What this task involves. Copy out everything from the line containing "genus: Silene" down to the end of the items below, keeping each line identical to the original.
───── Supplied data ─────
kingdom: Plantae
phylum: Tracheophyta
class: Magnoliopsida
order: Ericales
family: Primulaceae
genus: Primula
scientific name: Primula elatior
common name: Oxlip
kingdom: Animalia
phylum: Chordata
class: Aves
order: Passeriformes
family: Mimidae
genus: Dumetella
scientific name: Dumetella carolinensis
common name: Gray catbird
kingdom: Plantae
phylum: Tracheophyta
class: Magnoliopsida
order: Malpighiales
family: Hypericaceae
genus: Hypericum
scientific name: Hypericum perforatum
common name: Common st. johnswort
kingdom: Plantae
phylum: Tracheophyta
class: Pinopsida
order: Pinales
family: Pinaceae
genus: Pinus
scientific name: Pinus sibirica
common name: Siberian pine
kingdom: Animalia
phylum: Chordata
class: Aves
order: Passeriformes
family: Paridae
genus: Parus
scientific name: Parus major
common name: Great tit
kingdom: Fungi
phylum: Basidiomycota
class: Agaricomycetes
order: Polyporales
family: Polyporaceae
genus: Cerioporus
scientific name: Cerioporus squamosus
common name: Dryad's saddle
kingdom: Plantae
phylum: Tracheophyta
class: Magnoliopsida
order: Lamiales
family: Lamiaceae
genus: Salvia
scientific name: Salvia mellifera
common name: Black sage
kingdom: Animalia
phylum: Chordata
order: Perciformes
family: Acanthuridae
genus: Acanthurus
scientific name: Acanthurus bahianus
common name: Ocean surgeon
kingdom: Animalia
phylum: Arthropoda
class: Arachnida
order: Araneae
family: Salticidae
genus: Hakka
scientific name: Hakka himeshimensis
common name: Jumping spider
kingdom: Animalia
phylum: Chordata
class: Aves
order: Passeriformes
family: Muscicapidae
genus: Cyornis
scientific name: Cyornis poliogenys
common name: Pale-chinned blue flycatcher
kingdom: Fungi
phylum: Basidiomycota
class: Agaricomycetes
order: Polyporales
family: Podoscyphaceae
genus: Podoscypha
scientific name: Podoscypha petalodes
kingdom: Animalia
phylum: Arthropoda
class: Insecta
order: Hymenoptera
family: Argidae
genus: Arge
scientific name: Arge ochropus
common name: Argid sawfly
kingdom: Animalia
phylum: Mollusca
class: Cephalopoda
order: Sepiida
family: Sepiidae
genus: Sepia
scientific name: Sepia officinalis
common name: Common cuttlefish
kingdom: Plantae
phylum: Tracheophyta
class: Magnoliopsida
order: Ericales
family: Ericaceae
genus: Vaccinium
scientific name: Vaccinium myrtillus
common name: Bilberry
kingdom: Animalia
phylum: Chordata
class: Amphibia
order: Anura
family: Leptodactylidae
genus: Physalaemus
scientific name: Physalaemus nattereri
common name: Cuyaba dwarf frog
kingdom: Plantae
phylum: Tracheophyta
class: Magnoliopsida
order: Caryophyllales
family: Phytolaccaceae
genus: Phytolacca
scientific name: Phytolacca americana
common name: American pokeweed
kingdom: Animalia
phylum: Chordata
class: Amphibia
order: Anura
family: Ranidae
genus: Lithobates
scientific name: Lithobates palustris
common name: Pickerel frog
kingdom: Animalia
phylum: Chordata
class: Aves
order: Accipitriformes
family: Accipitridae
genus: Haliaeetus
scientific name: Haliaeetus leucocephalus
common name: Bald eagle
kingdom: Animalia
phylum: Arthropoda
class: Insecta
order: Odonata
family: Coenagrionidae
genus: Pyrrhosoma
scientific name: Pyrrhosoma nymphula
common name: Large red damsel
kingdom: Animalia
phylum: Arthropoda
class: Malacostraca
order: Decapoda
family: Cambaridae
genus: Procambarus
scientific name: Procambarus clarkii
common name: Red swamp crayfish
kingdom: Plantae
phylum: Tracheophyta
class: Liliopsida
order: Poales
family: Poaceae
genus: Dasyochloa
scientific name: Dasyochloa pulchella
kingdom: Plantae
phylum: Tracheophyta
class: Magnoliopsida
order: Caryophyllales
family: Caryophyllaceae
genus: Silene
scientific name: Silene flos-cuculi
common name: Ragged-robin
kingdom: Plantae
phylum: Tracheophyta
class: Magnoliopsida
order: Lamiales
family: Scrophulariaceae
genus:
─────
Answer below.
genus: Silene
scientific name: Silene flos-cuculi
common name: Ragged-robin
kingdom: Plantae
phylum: Tracheophyta
class: Magnoliopsida
order: Lamiales
family: Scrophulariaceae
genus:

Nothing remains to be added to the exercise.